● Soal 1
Susun baris-baris catatan sebagai daftar JSON berisi string, satu string untuk setiap baris dan tanpa baris kosong. Ambil semuanya mulai dari baris yang memuat "state / province: Cauca" sampai baris yang memuat "country: China", dengan kedua baris itu ikut dimasukkan.

● Kutipan Sumber
++++++++

Berdasarkan hal tersebut,
Pengadilan Negeri Malinau memberikan putusan yang amarnya sebagai berikut :
1. Menyatakan
Terdakwa Ahrens Williams Alias Angau Anak dari William A. tidak terbukti secara
sah dan meyakinkan bersalah melakukan tindak pidana sebagaimana didakwakan oleh
Penuntut Umum ;
2. Membebaskan
Terdakwa oleh karena itu dari dakwaan tersebut ;
3. Menetapkan
“Memulihkan hak Terdakwa dalam kemampuan, kedudukan dan harkat serta
martabatnya” ;
4. Menetapkan
“Memerintahkan Penuntut Umum melepaskan Terdakwa dari tahanan” ;
5. Menetapkan
barang bukti berupa ; …dst.
Selanjutnya dalam perkara ini Penuntut
umum mengajukan kasasi dengan alasan-alasan yang pada pokoknya adalah sebagai
berikut :
·
Bahwa Majelis Hakim
Pengadilan Negeri Malinau dalam memutuskan yang menyatakan Terdakwa tidak
terbukti secara sah dan meyakinkan bersalah melakukan tindak pidana sebagaimana
yang didakwakan sehingga membebaskan Terdakwa menurut Kami merupakan pikiran
yang terlalu dangkal dan sempit sehingga Majelis Hakim mengenyampingkan
fakta-fakta di persidangan (keterangan saksi-saksi dan Terdakwa bahwa sebelum
terjadi tabrakan korban Susilawati telah membunyikan bel atau klakson kepada
Terdakwa namun Terdakwa tidak berusaha menghindar ke kiri jalan ataupun
mengerem serta mengenyampingkan Yurisprudensi Mahkamah Agung sebagai berikut :
I.
Putusan Mahkamah Agung Nomor
: 1403.K/Pid/1987 tanggal 31 Juli 1989 tentang kesalahan korban bukan alasan
pemaaf. Pertimbangan Mahkamah Agung sebagai berikut : …dst.
II. Putusan
Mahkamah Agung Nomor : 205 K/Kr/1980 tanggal 17 November 1980, bahwa kesalahan
pihak lain (korban) tidak menghapuskan kesalahan.
·
Bahwa putusan Majelis Hakim
Pengadilan Negeri Malinau tersebut hanya untuk kepentingan Terdakwa saja tanpa
mempertimbangkan akibat yang ditimbulkan atas perbuatan Terdakwa yang merusak
kehidupan masyarakat sehingga penjatuhan putusan terhadap Terdakwa tersebut
dirasakan terlalu ringan, kurang mencerminkan rasa keadilan dan tidak
menimbulkan efek jera bagi Terdakwa serta menimbulkan gejolak antara keluarga
korban Susilawati dengan keluarga Terdakwa dan dikhawatirkan akan timbul
gejolak di Masyarakat Kabupaten Malinau.

++++++++

● Data yang Diberikan
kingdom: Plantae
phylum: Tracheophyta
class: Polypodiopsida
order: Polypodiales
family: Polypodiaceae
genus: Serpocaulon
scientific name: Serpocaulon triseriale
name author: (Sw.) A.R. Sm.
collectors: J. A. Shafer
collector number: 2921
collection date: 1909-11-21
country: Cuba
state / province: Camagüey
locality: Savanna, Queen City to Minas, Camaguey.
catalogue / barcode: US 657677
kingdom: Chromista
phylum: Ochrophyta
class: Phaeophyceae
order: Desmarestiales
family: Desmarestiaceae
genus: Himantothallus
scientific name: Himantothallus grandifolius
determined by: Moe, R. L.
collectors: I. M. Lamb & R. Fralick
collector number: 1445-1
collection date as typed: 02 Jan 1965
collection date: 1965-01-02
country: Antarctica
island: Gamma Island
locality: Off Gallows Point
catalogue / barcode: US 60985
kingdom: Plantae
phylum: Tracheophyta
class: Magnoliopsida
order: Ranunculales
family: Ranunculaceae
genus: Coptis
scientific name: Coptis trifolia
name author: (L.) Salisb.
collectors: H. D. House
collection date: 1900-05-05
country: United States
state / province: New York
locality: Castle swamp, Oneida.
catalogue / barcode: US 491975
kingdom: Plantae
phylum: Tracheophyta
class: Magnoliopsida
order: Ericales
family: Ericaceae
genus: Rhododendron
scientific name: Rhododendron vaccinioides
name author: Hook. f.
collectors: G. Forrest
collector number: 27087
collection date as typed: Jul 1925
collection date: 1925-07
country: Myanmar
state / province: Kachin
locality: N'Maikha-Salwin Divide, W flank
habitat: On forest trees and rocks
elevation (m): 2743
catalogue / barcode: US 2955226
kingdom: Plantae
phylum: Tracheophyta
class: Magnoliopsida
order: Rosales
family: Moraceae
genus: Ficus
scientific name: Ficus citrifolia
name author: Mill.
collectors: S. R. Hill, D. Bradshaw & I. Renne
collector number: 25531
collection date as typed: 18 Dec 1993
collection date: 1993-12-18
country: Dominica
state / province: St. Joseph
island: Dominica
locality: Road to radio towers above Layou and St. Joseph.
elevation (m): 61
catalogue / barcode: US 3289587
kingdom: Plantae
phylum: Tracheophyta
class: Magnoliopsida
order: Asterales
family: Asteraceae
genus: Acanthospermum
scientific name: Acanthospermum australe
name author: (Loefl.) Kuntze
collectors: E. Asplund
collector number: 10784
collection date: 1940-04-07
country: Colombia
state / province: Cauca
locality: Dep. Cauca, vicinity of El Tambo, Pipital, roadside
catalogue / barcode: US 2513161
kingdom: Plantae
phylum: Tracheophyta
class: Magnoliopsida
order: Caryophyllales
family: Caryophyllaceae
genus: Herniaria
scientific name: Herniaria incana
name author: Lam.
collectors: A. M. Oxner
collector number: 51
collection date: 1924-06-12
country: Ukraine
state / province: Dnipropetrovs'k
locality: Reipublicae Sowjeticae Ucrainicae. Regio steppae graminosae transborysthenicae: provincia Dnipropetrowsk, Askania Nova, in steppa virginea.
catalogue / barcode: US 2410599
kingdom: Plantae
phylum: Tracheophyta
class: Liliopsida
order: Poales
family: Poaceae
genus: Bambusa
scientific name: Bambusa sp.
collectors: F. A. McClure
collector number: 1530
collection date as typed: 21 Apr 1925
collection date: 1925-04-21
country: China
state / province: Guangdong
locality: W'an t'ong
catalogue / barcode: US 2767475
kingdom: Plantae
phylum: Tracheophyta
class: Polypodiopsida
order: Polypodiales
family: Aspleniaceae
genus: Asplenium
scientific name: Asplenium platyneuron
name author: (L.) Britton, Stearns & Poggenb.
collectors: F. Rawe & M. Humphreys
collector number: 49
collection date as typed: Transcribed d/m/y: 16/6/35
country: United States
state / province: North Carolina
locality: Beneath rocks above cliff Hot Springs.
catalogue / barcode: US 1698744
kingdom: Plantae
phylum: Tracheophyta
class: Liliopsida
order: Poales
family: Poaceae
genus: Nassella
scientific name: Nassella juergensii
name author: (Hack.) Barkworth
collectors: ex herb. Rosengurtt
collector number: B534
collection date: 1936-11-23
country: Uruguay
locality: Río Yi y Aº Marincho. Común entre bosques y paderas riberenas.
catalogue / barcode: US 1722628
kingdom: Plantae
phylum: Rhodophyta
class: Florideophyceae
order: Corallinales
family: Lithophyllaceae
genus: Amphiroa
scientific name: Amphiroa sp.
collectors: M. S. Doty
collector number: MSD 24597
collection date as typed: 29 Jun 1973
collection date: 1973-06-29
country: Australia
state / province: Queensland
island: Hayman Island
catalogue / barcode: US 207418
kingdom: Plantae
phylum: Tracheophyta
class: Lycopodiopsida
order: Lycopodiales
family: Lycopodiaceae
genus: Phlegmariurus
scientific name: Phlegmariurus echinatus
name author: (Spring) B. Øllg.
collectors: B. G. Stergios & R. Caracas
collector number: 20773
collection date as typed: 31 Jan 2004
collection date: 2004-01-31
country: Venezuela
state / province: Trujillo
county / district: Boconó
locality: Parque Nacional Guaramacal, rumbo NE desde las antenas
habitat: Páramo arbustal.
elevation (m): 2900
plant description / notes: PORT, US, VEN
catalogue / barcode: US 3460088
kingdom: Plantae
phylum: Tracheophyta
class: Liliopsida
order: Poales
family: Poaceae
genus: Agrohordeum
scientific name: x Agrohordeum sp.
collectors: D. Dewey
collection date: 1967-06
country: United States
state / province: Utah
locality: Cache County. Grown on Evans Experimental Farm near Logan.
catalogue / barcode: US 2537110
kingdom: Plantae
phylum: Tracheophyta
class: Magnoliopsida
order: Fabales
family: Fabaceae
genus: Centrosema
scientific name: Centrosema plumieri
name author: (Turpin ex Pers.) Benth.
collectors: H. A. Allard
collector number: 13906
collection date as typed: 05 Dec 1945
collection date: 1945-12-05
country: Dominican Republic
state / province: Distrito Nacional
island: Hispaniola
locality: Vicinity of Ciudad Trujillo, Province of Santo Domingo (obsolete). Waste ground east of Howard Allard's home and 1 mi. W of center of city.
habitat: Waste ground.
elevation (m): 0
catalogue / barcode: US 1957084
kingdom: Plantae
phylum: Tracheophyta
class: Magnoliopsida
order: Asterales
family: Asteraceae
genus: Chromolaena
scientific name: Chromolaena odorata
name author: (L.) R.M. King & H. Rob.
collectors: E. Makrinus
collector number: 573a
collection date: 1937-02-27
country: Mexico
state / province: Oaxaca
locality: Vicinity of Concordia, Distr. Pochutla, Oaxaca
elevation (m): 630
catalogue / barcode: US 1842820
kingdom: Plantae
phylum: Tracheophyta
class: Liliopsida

++++++++

● Soal 2
Teruskan kutipan tentang kasasi Penuntut Umum atas putusan Pengadilan Negeri Malinau dari bagian terakhirnya.

● Hasil Akhir 1
[
  "state / province: Cauca",
  "locality: Dep. Cauca, vicinity of El Tambo, Pipital, roadside",
  "catalogue / barcode: US 2513161",
  "kingdom: Plantae",
  "phylum: Tracheophyta",
  "class: Magnoliopsida",
  "order: Caryophyllales",
  "family: Caryophyllaceae",
  "genus: Herniaria",
  "scientific name: Herniaria incana",
  "name author: Lam.",
  "collectors: A. M. Oxner",
  "collector number: 51",
  "collection date: 1924-06-12",
  "country: Ukraine",
  "state / province: Dnipropetrovs'k",
  "locality: Reipublicae Sowjeticae Ucrainicae. Regio steppae graminosae transborysthenicae: provincia Dnipropetrowsk, Askania Nova, in steppa virginea.",
  "catalogue / barcode: US 2410599",
  "kingdom: Plantae",
  "phylum: Tracheophyta",
  "class: Liliopsida",
  "order: Poales",
  "family: Poaceae",
  "genus: Bambusa",
  "scientific name: Bambusa sp.",
  "collectors: F. A. McClure",
  "collector number: 1530",
  "collection date as typed: 21 Apr 1925",
  "collection date: 1925-04-21",
  "country: China"
]

● Hasil Akhir 2
Pertimbangan Mahkamah Agung yakni:
Bahwa
alasan-alasan kasasi tersebut tidak dapat dibenarkan karena Judex Facti tidak
salah menerapkan hukum dan Jaksa Penuntut Umum tidak dapat membuktikan jika
putusan Judex Facti adalah bebas yang tidak murni.
Bahwa Terdakwa tidak
terdapat kesalahannya yang berupa kelalaian dalam mengendarai kendaraan
Mitsubishi L.300 Nomor Pol. L 9399 NE pada tanggal 1 Februari 2011, dengan
bukti-bukti :
·
Bahwa pada saat mengendarai
tersebut Terdakwa tetap pada jalurnya, tidak pernah melintas sehingga melanggar
marka jalan ;
·
Bahwa justru kendaraan
korban yang bernama Susilawati berupa sepeda motor Honda Vario Nomor Pol. KT
4433 TE dari arah yang berlawanan dengan arah kendaraan Terdakwa dengan
kecepatan tinggi menyalip kendaraan yang ada di depannya hingga melewati marka
jalan dan karena terlalu ke kanan sehingga menabrak kendaraan Terdakwa mengenai
bagian depannya hingga rusak mobil Terdakwa sebelah kanan dan kaca spion kanan
pecah ;
·
Bahwa kendaraan korban saat
itu tidak pakai lampu dan atau Richting
·
Bahwa dari fakta tersebut
kepada Terdakwa tidak dapat dipersalahkan karenanya tidak dapat dipidana (Oen
Straff Zonder Schuld) ;
Putusan Mahkamah Agung :
Menyatakan tidak
dapat menerima permohonan kasasi dari Pemohon Kasai/Jaksa Penuntut Umum pada
Kejaksaan Negeri Malinau tersebut ;
Analisa dan Opini
Norma/Dasar
Hukum
Terdakwa di dakwa dengan
dakwaan tunggal oleh Jaksa Penuntut Umum dengan Pasal 310 Ayat (4)
Undang-Undang Nomor 22 tahun 2009 tentang Lalu Lintas dan Angkutan Jalan.
Unsur
Kelalaian
Dalam rumusan pasal
ini terdapat unsur yang harus terpenuhi yakni unsur karena kelalaiannya yang
mengakibatkan orang lain meninggal dunia. Meskipun undang-undang tidak
memberikan penjelasan mengenai apa yang sebenarnya yang dimaksud dengan kelalaian.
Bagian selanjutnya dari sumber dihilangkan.